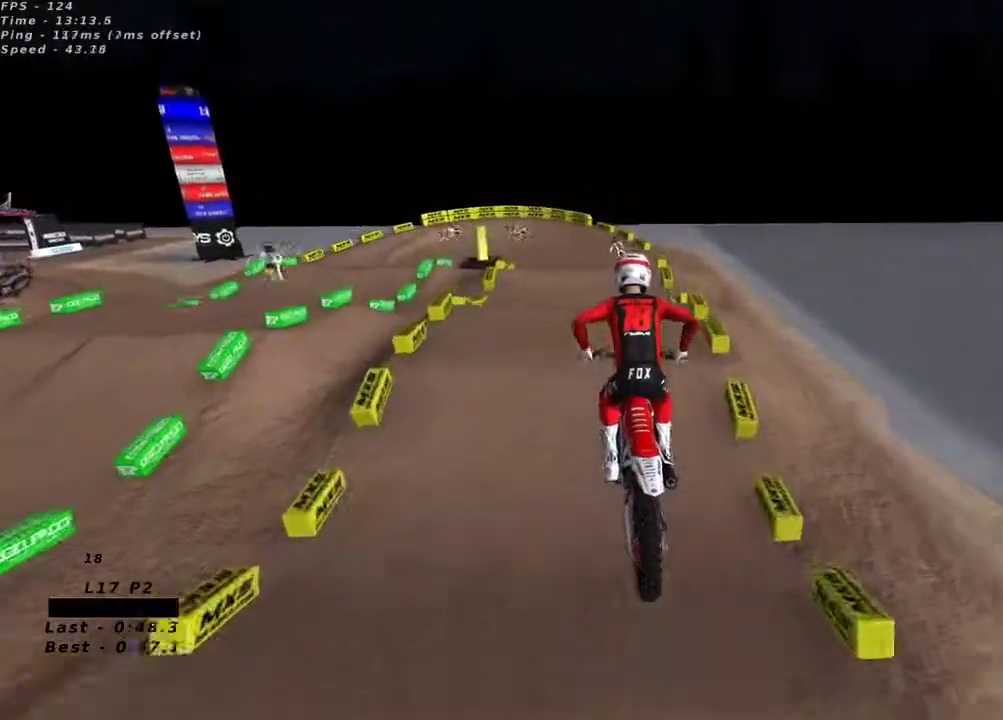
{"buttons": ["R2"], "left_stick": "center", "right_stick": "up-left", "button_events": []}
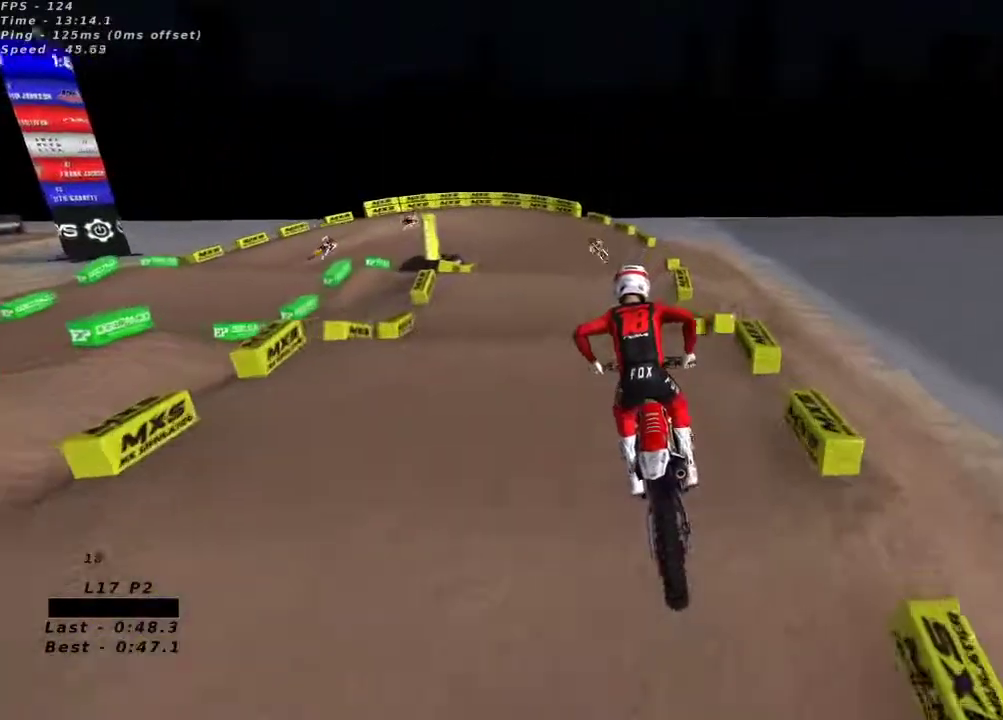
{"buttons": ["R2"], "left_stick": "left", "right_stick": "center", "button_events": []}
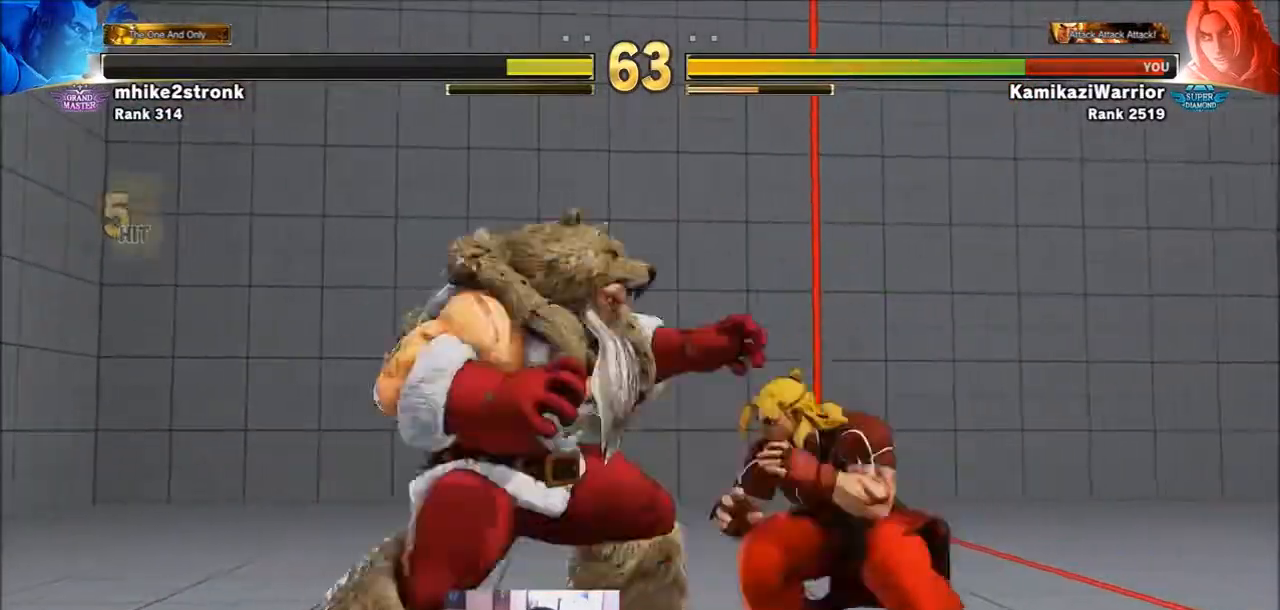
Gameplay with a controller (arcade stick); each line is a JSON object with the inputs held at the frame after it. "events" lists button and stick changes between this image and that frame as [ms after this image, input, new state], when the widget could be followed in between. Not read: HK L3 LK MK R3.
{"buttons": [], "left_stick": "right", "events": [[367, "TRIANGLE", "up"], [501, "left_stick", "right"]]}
════════════════
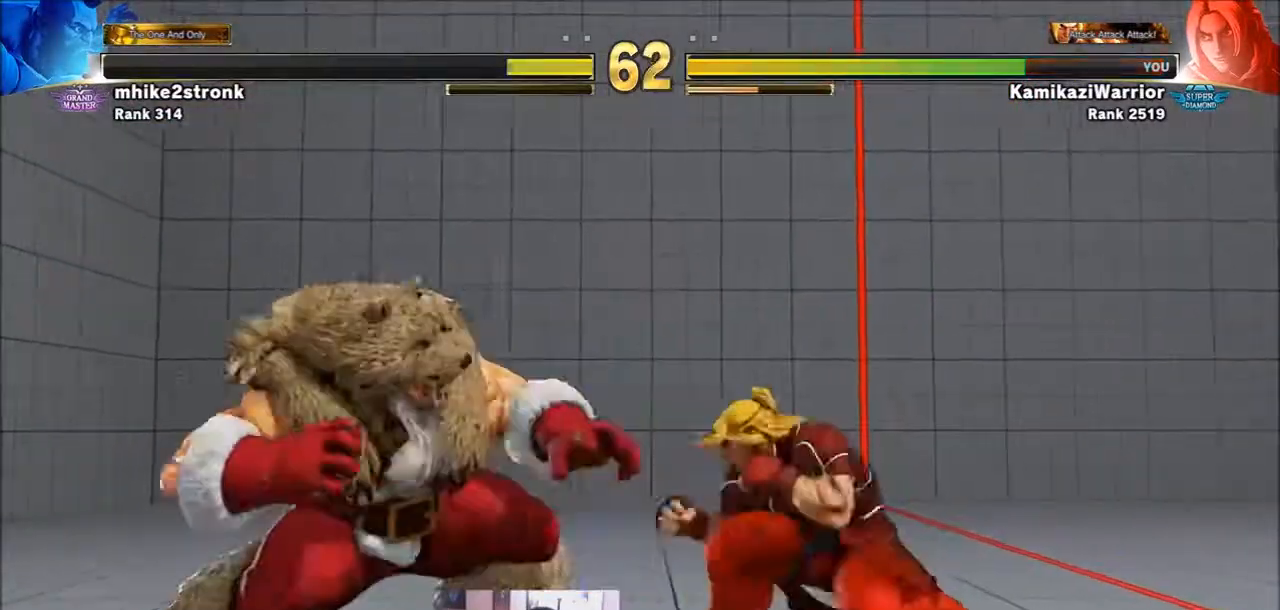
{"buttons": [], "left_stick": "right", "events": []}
════════════════
▸ **Requirement**
Once you have gone through the listing, state the number of lines holding the word "center" and nothing else.

▸ **Answer to the exercise**
2